In the discussion at http://codeforces.ru/blog/entry/6870#comment-125383 it became apparent that Jacob has submitted a solution for Round 172 Problem E that passed all system tests, and was not challenged, but in the end he didn't get the score for it because a tester has decided to stress-test it against a correct solution and add tests where it fails to the system test.
I think this is an awful, awful decision, as it goes against the spirit of progamming competitions: automatic judging and complete objectivity it gives.
There are so many ways this can discriminate against Jacob:
Had I submitted a solution for problem E, the tester might not suspect it would be a wrong greedy (because I'm in top 10 by rating) and would not add tests, and I'd get the points.
Maybe some people who opted for solving problem D instead also submitted wrong solutions, but since there were more than one of them, the testers did not think to stress-test them.
Had he submitted his solution right before the end of the contest, the tester might not decide to read it because he'd have other things to do.
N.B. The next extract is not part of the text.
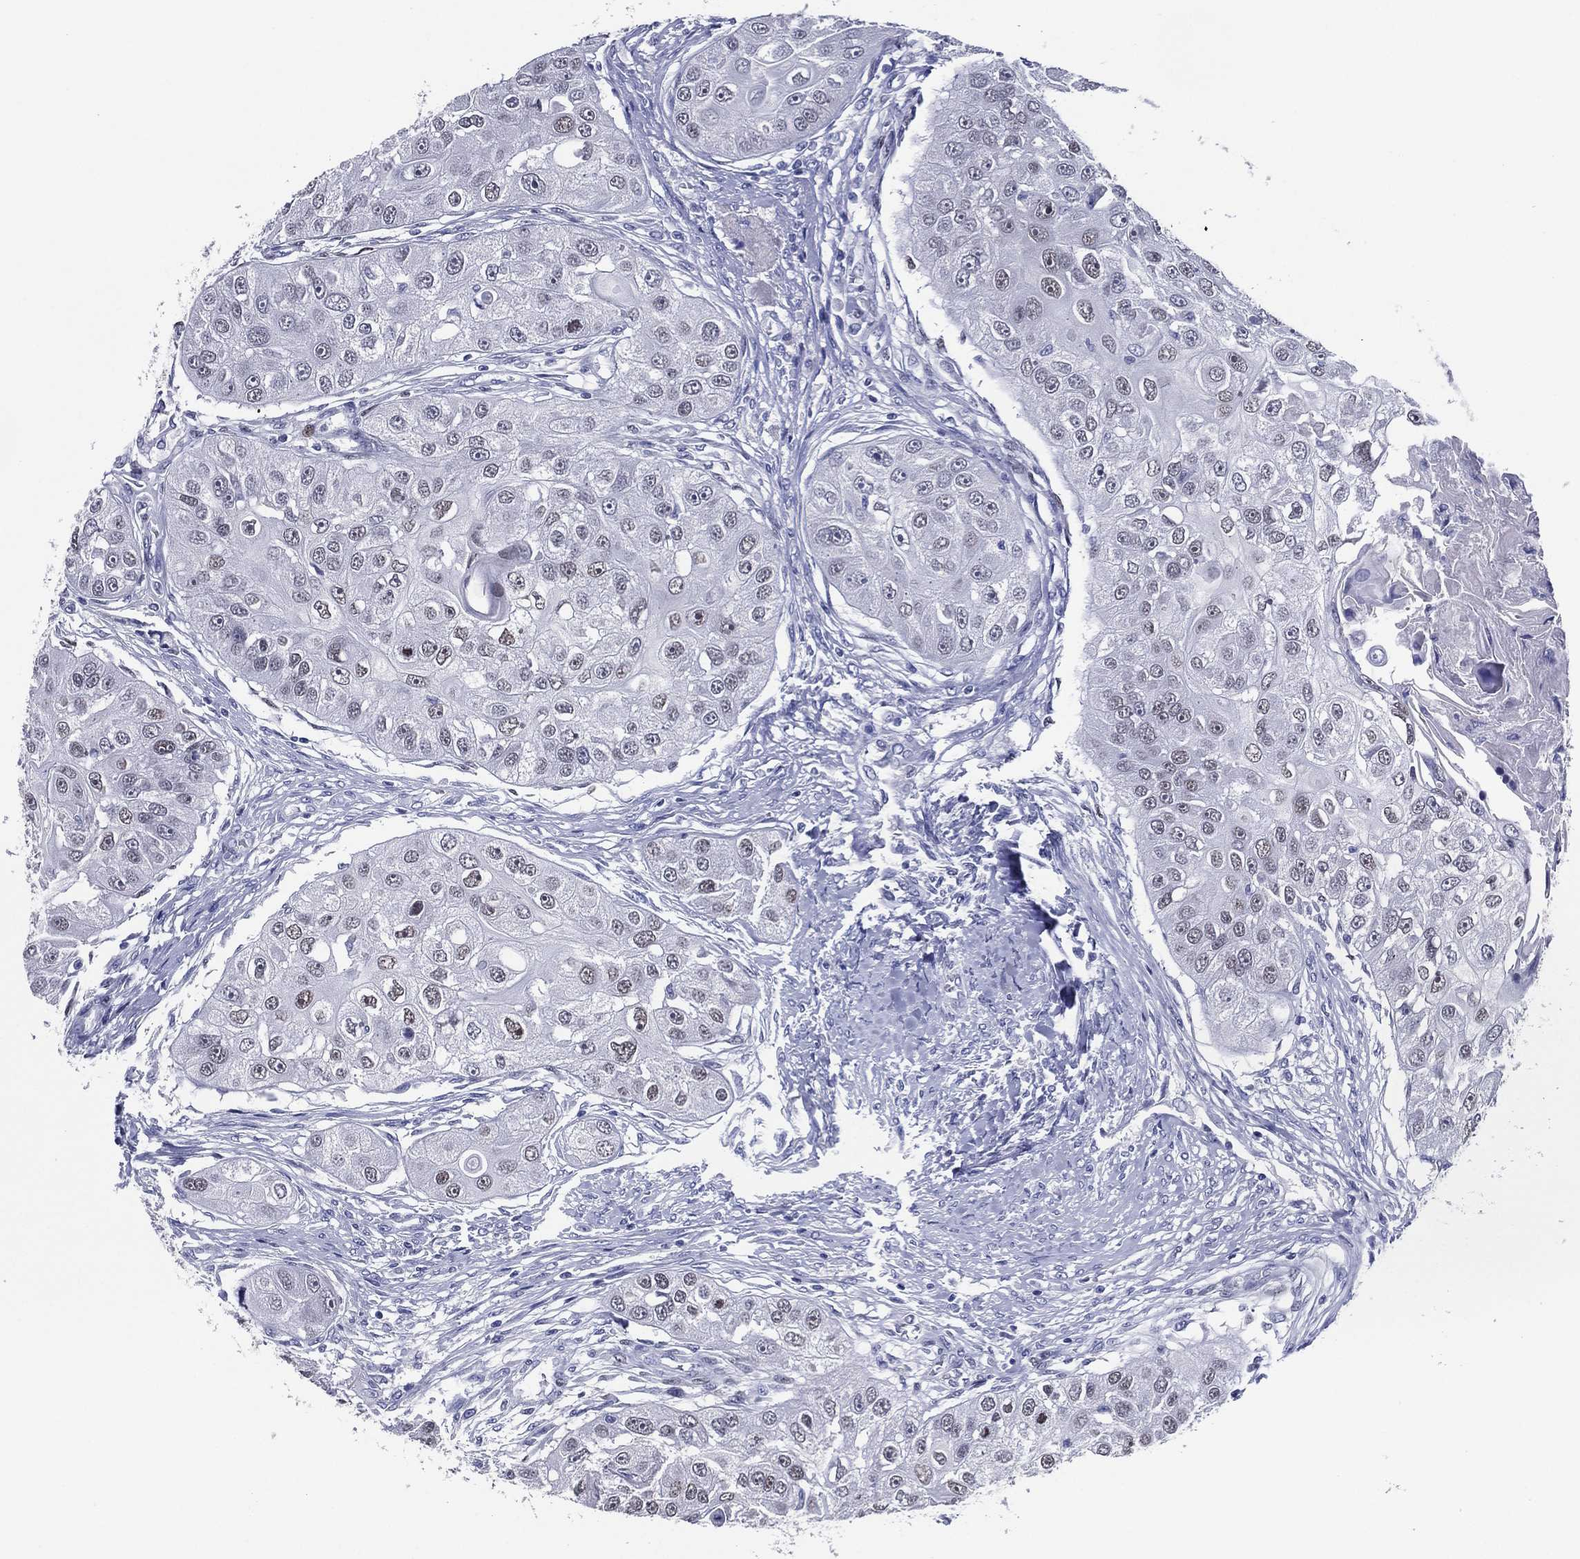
{"staining": {"intensity": "negative", "quantity": "none", "location": "none"}, "tissue": "head and neck cancer", "cell_type": "Tumor cells", "image_type": "cancer", "snomed": [{"axis": "morphology", "description": "Normal tissue, NOS"}, {"axis": "morphology", "description": "Squamous cell carcinoma, NOS"}, {"axis": "topography", "description": "Skeletal muscle"}, {"axis": "topography", "description": "Head-Neck"}], "caption": "Head and neck squamous cell carcinoma was stained to show a protein in brown. There is no significant expression in tumor cells.", "gene": "TFAP2A", "patient": {"sex": "male", "age": 51}}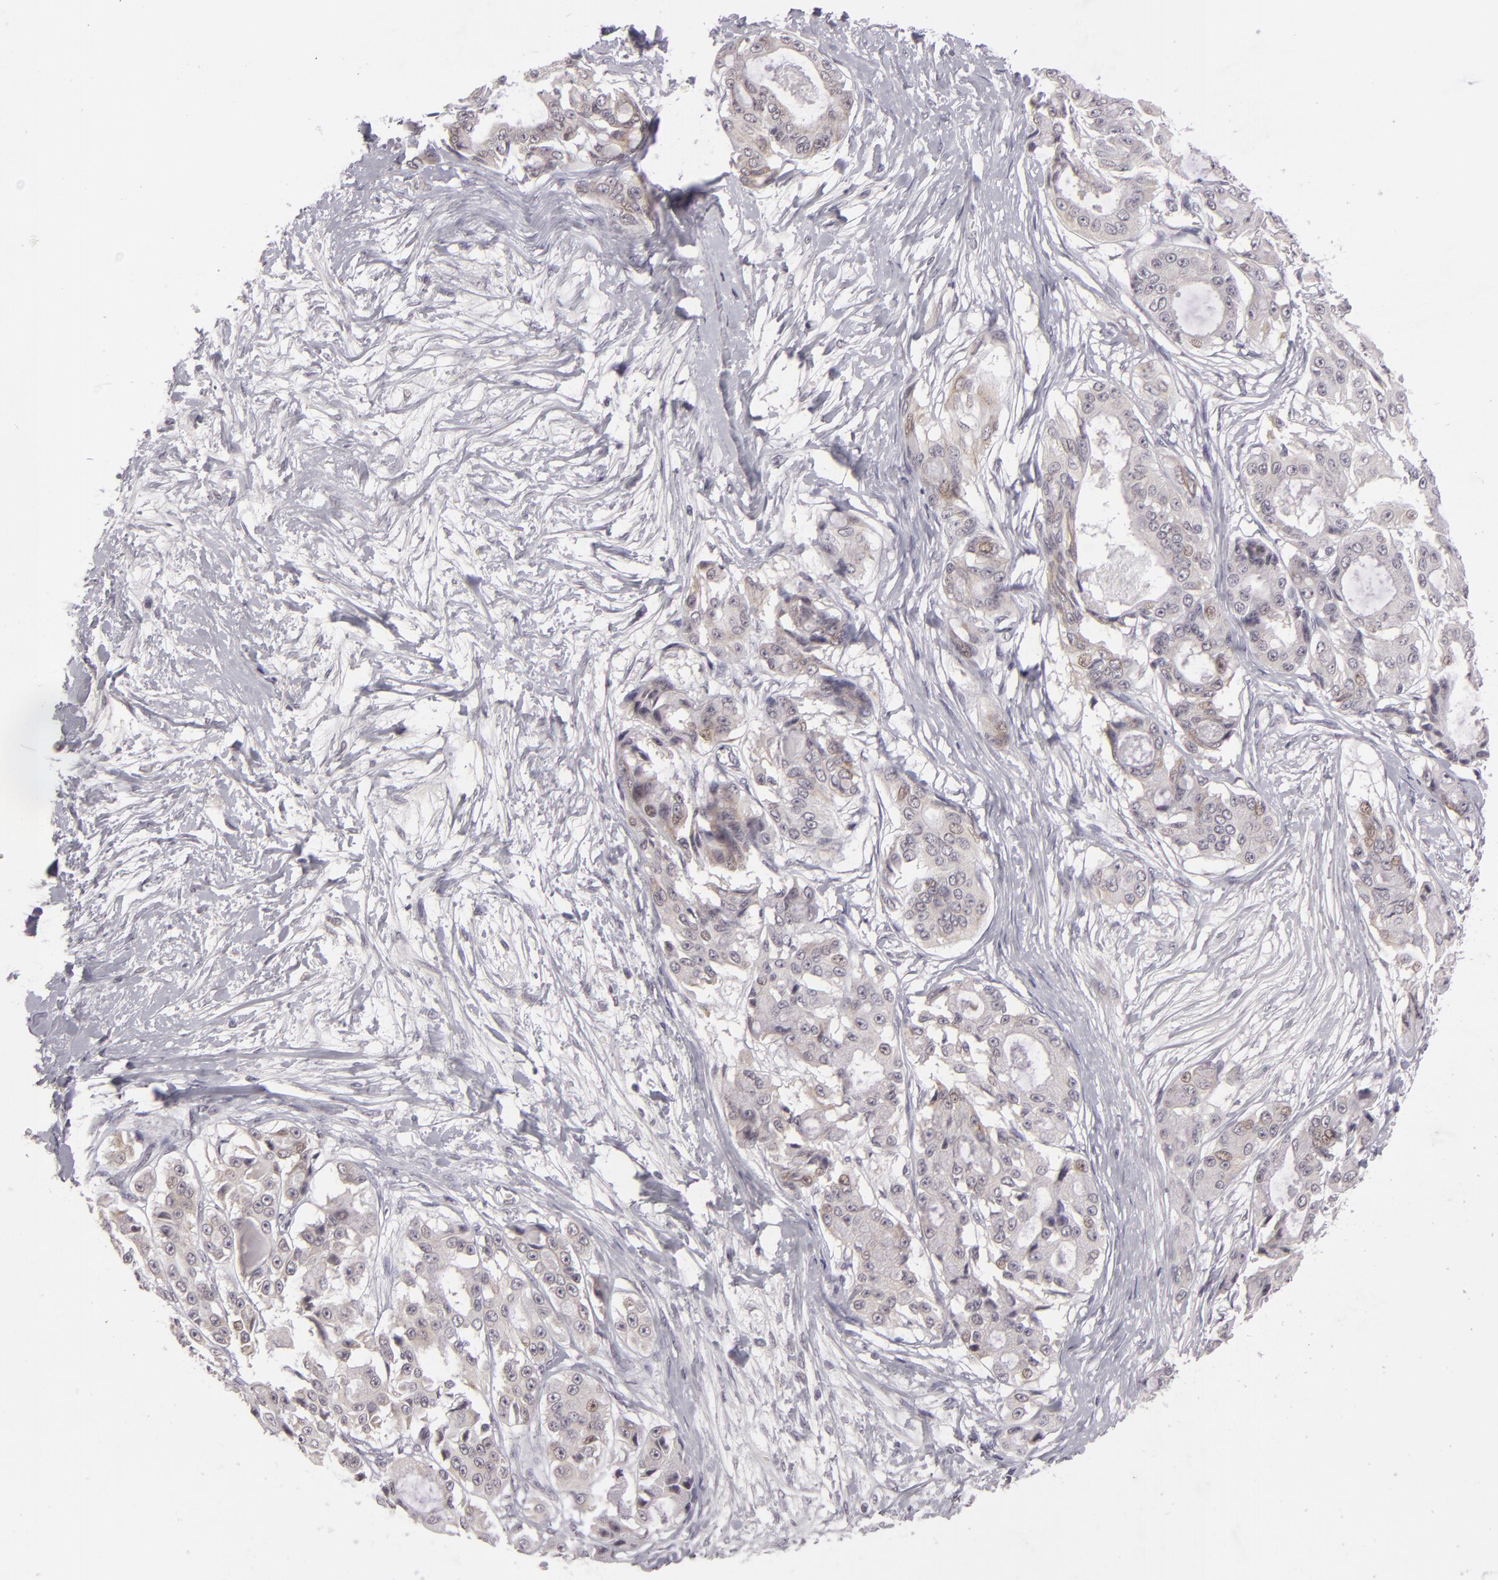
{"staining": {"intensity": "weak", "quantity": "<25%", "location": "nuclear"}, "tissue": "ovarian cancer", "cell_type": "Tumor cells", "image_type": "cancer", "snomed": [{"axis": "morphology", "description": "Carcinoma, endometroid"}, {"axis": "topography", "description": "Ovary"}], "caption": "DAB (3,3'-diaminobenzidine) immunohistochemical staining of human ovarian cancer displays no significant staining in tumor cells.", "gene": "ZNF205", "patient": {"sex": "female", "age": 61}}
But these points are minor compared to the main point, which I want to reiterate:
- This breaks everyone's faith that the competition is fair and objective. The beauty and appeal of programming competitions, in my opinion, relies on this one aspect: automatic judging. Please don't take it away from us.
In this particular situation, I propose to remove the tests in question and give Jacob the score for this problem. In the future, I propose to keep to the formal procedure — use the tests prepared before the contest plus successful hacks. This is the only way to make sure the competition is not subjective.
I don't blame the particular author or tester for this problem — I actually applaud them for bringing this problem to light and explaining their actions clearly. Thanks a lot! Hopefully we can learn from this situation and avoid similar issues in the future.